Las señales indicaban que esta casa en particular era propicia. Conducían el mayor Range Rover del mercado. Tenían un jardinero una vez a la semana. También tenían contratado un servicio de limpieza, y sus sábanas y fundas de almohada las lavaban, planchaba y devolvía un profesional. Esta casa en particular, había llegado a la conclusión Kimmo, estaba a punto y a la espera.

Lo que hacía que fuera todo tan bonito era la casa de al lado con su cartel de SE ALQUILA colgando alicaído de un poste situado junto a la calle. Lo que también hacía que fuera todo tan perfecto era el acceso fácil desde la parte trasera: un muro de ladrillo a lo largo de un erial.

Kimmo pedaleó hasta ese punto después de deslizarse por delante de la casa para asegurarse de que la familia se mantenía fiel a su estricto programa. Cruzó el erial dando botes y apoyó la bicicleta en el muro.
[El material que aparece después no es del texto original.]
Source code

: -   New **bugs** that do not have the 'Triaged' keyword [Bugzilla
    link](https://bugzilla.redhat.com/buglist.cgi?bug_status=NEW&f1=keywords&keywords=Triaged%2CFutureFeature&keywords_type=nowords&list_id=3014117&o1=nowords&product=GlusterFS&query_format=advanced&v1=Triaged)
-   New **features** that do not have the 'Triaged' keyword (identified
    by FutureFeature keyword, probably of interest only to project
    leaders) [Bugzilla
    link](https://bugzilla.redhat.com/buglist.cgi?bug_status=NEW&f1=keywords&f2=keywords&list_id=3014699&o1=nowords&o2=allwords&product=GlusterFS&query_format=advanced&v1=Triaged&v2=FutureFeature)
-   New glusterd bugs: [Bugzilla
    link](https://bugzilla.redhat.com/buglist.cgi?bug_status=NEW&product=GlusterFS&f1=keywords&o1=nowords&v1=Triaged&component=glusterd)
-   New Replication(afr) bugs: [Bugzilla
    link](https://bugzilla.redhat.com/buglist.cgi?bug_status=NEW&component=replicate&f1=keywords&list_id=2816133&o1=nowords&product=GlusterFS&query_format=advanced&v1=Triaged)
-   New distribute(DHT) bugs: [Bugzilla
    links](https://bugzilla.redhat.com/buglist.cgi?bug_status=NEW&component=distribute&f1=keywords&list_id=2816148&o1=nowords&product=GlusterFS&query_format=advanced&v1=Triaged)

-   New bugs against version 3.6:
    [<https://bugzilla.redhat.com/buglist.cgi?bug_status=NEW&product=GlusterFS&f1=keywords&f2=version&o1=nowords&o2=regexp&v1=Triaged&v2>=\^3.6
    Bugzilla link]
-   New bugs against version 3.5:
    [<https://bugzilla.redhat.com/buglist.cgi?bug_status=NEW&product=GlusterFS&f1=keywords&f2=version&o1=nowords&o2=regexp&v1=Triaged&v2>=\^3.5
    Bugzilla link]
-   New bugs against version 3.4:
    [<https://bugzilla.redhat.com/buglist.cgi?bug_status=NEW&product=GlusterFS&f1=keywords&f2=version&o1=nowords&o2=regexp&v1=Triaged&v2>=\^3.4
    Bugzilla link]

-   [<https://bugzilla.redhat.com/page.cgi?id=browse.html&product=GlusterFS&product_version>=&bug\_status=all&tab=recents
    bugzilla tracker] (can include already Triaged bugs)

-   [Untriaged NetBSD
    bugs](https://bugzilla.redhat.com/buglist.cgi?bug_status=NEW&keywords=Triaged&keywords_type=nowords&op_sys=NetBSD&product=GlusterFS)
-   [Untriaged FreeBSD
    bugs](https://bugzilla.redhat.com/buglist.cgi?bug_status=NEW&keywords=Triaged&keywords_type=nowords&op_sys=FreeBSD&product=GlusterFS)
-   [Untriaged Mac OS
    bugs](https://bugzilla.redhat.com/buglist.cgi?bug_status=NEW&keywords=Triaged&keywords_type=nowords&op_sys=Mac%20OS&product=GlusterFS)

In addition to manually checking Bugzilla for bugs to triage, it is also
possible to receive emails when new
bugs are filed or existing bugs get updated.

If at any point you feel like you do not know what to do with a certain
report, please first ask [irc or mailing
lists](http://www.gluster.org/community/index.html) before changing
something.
Con la funda de almohada en la que llevaba las herramientas y la rosa, se subió de un salto al sillín de la bicicleta y, sin dificultad alguna, pasó al otro lado del muro.

El jardín trasero estaba más oscuro que boca de lobo, pero Kimmo había mirado antes por encima del muro y sabía lo que tenía delante. Justo debajo había un montoncito de abono y, más allá, un pequeño huerto de árboles frutales plantados en zigzag decoraba un césped muy bien cortado. A cada lado de éste, anchos parterres hacían de arriates. Uno rodeaba un cenador. El otro decoraba los alrededores de un cobertizo. Por último, en la distancia, justo delante de la casa había un patio de ladrillos irregulares donde el agua de la lluvia se acumulaba tras una tormenta y un alero del que colgaban luces de seguridad.

Se encendieron automáticamente cuando Kimmo se acercó. Les dio las gracias inclinando la cabeza. Las luces de seguridad, había decidido hacía mucho tiempo, tenían que ser la inspiración irónica de un ladrón puesto que, cuando se encendían, todo el mundo parecía suponer que sólo era un gato que había cruzado el jardín. Aún no había oído nunca que un vecino llamara a la poli porque había visto que se encendían unas luces. Por otro lado, había oído contar miles de historias a otros colegas ladrones sobre lo mucho que estas luces les habían facilitado el acceso a la parte trasera de una propiedad.